Description of the task.
Whenever a line in the entries below contains "short", copy that line.

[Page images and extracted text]
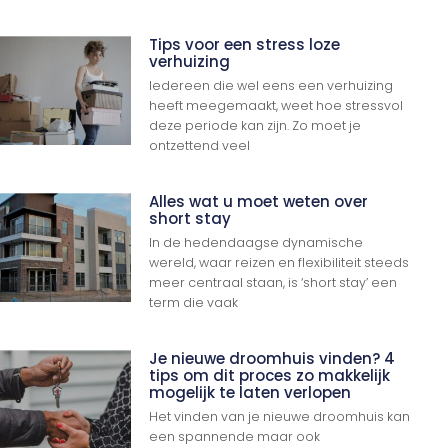
Tips voor een stress loze
verhuizing
Iedereen die wel eens een verhuizing
heeft meegemaakt, weet hoe stressvol
deze periode kan zijn. Zo moet je
ontzettend veel
Alles wat u moet weten over
short stay
In de hedendaagse dynamische
wereld, waar reizen en flexibiliteit steeds
meer centraal staan, is ‘short stay’ een
term die vaak
Je nieuwe droomhuis vinden? 4
tips om dit proces zo makkelijk
mogelijk te laten verlopen
Het vinden van je nieuwe droomhuis kan
een spannende maar ook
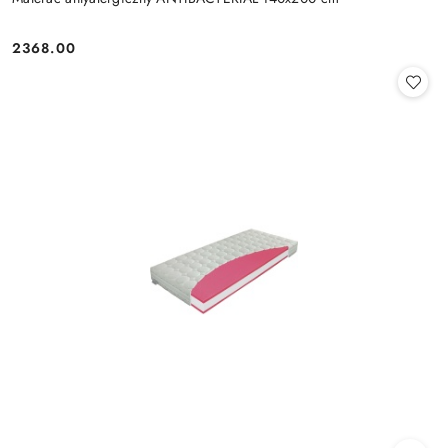
2368.00
Cena:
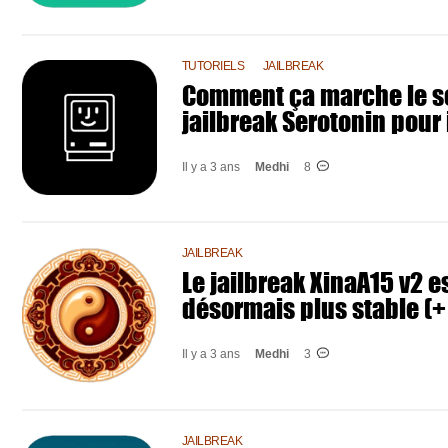
TUTORIELS
JAILBREAK
Comment ça marche le s
jailbreak Serotonin pour 
Il y a 3 ans
Medhi
8
JAILBREAK
Le jailbreak XinaA15 v2 e
désormais plus stable (+
Il y a 3 ans
Medhi
3
JAILBREAK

Solved exercise.
short stay
meer centraal staan, is ‘short stay’ een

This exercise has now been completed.